I also believe that the cartoon bubble was used by early graphic BBS to indicate chat with the SYSOP as well. I know it was in fact used in Habitat as well (pre-AOL). So all Apple did here was re-purpose the icon for SMS chat/msgs. So many Windows, Internet programs (chat, IRC, Palace chat, etc) and communication software packages have used the cartoon bubble as an icon over the years. Apple point blank stole this from earlier programs because people have already been trained that the picture of cartoon bubble means talk/chat/message. Again not original or the first, so they never should have been given a patent, not to mention so obvious and not at all innovative.
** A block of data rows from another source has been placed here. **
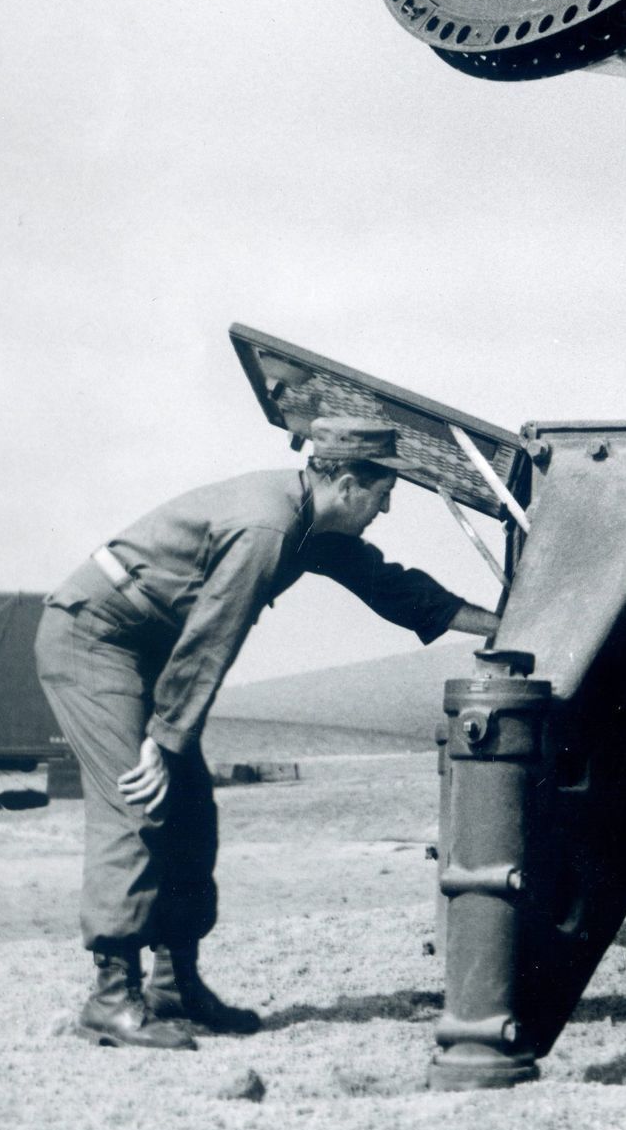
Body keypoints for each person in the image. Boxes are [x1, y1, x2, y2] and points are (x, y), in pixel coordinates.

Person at [34, 417, 500, 1049]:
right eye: (383, 493)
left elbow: (389, 587)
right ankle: (110, 999)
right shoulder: (269, 526)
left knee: (191, 810)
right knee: (137, 804)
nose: (385, 509)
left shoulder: (313, 523)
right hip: (95, 638)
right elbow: (214, 636)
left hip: (150, 646)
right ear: (344, 483)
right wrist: (164, 739)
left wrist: (502, 623)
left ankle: (175, 988)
The patent on the dial icon is going to fall into the exact same problems. Apple point blank stole this from earlier programs because people have already been trained that the picture of a phone or a handset means to call or use phone functions. I am pretty sure some of the early BBS programs used the phone handset and the phone itself as icons in the graphic terminal programs they used. So once again Apple is not original or the first here. Apple may have even stolen from their own developers. Early Apple II BBS programs used the mouse characters to make a full blown graphic interface for a BBS. I remember GBBS and a couple of others did this. I might even still have the floppies around here for those BBS programs and the dialers. You should also look at any of the contact managers that would dial a number for you as well. Apple point blank stole this from earlier programs because people have already been trained that the picture of a phone or handset means to call or use telephone functions. Again not original or the first, so they never should have been given a patent, not to mention so obvious and not at all innovative.
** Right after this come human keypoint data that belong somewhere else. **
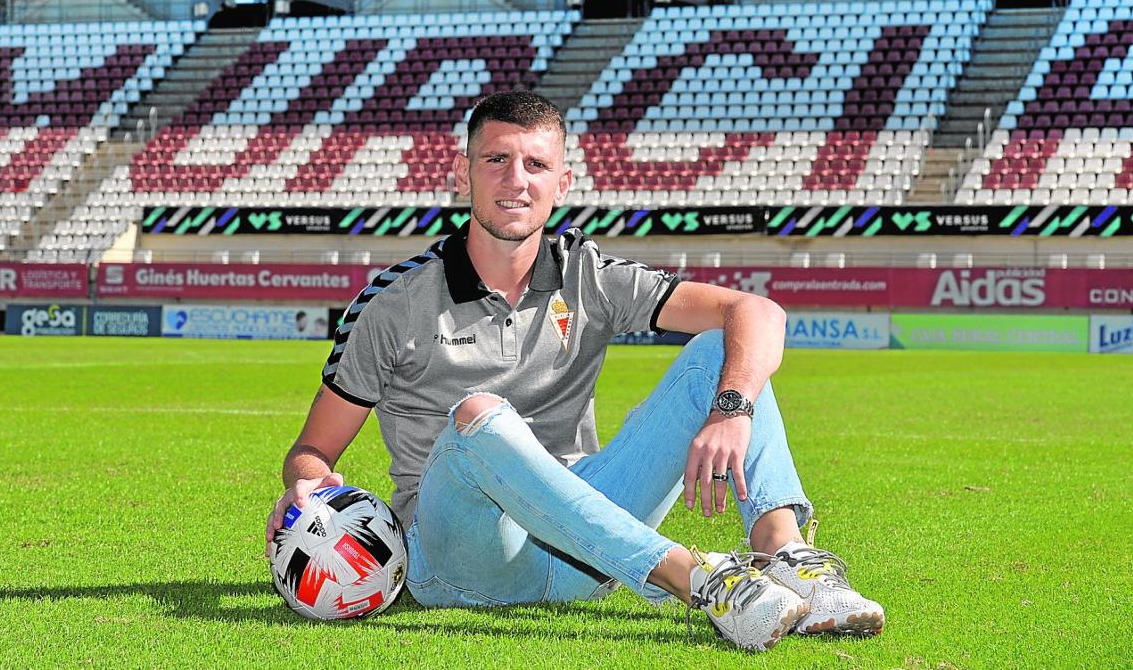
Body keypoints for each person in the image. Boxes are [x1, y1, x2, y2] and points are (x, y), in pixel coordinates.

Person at [266, 92, 884, 651]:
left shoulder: (586, 274)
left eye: (535, 165)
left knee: (722, 350)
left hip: (588, 554)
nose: (516, 181)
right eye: (496, 161)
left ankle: (788, 558)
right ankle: (694, 577)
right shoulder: (393, 304)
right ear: (462, 174)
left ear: (562, 182)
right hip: (467, 558)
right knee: (481, 414)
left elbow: (756, 310)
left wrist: (732, 408)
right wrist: (306, 486)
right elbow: (312, 450)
The settings icon of gears, once again Apple is not the first to use this. In fact they point blank stole this from earlier programs that used the gears icon for settings. The gears icon with gears interlocking and without gears interlocking have been used long before the iPhone, which is exactly why they used this icon because people had already been trained as to what it meant. Again not original or the first so
So, A tablet in A movie, that doesn't look like the iPad or Galaxy Tab, is prior art?
A movie is prior art at all? I guess the emphasis is on the word "art", not "prior".
I think that is the sign that there really is no admissible prior art, eh?
Well a waterbed patent was refused because of pior art in a Robert Heinlein novel which described such a bed.